> [Instructions for the task] From the forum thread about lying, pull out the passage from "I guess I am" up to and including "is a shame.".

> [Quoted passage]
I am a very direct person....I try to counter the truth with some grace (how important it is!)....it is not my JOY to offend others but I must remain TRUE to myself... I don't even like to engage in white lies...as much as I can avoid them. I would tie my mouth shut before I complimented when It wasn't sincere - for instance. And don't dare ask me my opinion if all you want is someone to agree with you. 

Then we all have friends who like to Stretch the truth...for a :rofl: ...telling BS stories to impress .....not sure how some feel about this - but for me.....such people are like little children "crying wolf" .... once I've gotten this impression from someone, they are put on a lower rung in my book, half idiot....I question everything they say....I just don't understand the mentality, the respect for their word is gone. 

I found this article on the net We're All Lying Liars: Why People Tell Lies, and Why White Lies Can Be OK  .... I didn't care for it at all ....I do , however, believe the majority of people LIVE like this ...it is acceptable, some feel







makes for a happier society. But at the other end of that rainbow.... we realize we can't trust anyone - the world appears Plastic before us...an honest man we can not find.....even a willing compliment given to us is tainted... insincerity a way of life. 

Sad ...very sad I say. And we wonder why noone has any *Trust* these days. 



> The Different Kinds of Lies You Tell
> 
> *1*. *White Lies* - People tell white lies claiming to be tactful or polite ...could be making up an excuse for not going to a party, or showing appreciation for an undesirable gift. But telling white lies after awhile can cause conflict with others because over time they understand the insincerity. That is why white liars can lose their credibility
> 
> ...


.........................


----------



## anony2 (Apr 28, 2012)

Excellent thread SA. I agree, and I find that the majority of time, we make excuses and exceptions for our own lies while holding others responsible for their lies to us.


----------



## 2ntnuf (Jul 14, 2012)

I agree. The best way is telling the truth. It's too bad we all don't feel this way. My first wife lied to me all the time. I told myself I would never put up with that again.

I read books and articles. I talked with various folks. I formed my opinions and talked about them. I did these things in an attempt to be able to recognize a liar and never to get myself into a relationship with a liar ever again.

I failed. I married another liar. The truth is, I did not learn to "trust but verify". I thought I would be able to recognize a lie and just leave the relationship. That became impossible once I fell in love. 

I told myself that what I was seeing wasn't true. I thought, "I learned what I need to know. How can be wrong? I must be reading something into this."

I guess I am saying, I needed to start by verifying anything I thought was suspicious. I would then have been able to be honest with myself. I let so much go. It is a shame. 

TAM has helped me to realize how what I did and did not do affected my marriage and all of my relationships. I am grateful. Thank you all.

> [Information provided]
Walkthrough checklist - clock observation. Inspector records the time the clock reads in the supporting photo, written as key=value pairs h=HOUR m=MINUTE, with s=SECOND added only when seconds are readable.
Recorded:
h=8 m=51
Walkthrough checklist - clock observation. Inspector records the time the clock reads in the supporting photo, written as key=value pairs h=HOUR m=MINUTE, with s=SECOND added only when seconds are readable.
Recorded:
---
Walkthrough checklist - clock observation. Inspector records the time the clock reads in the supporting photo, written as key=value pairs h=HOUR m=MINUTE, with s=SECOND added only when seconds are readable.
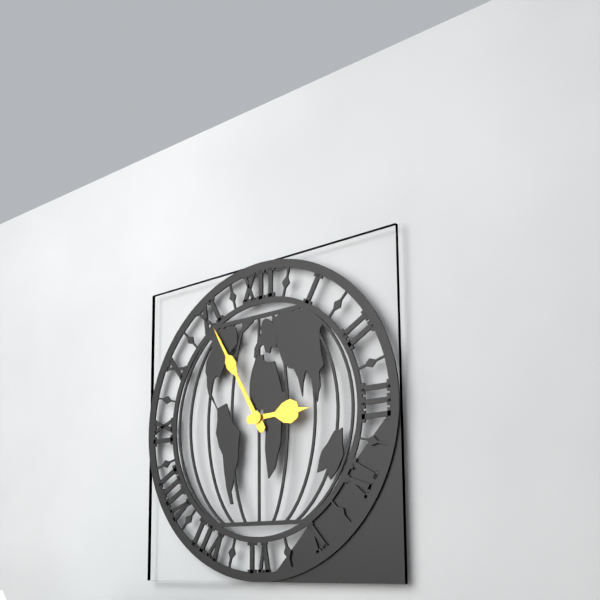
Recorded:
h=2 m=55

> [Exercise solution]
I guess I am saying, I needed to start by verifying anything I thought was suspicious. I would then have been able to be honest with myself. I let so much go. It is a shame.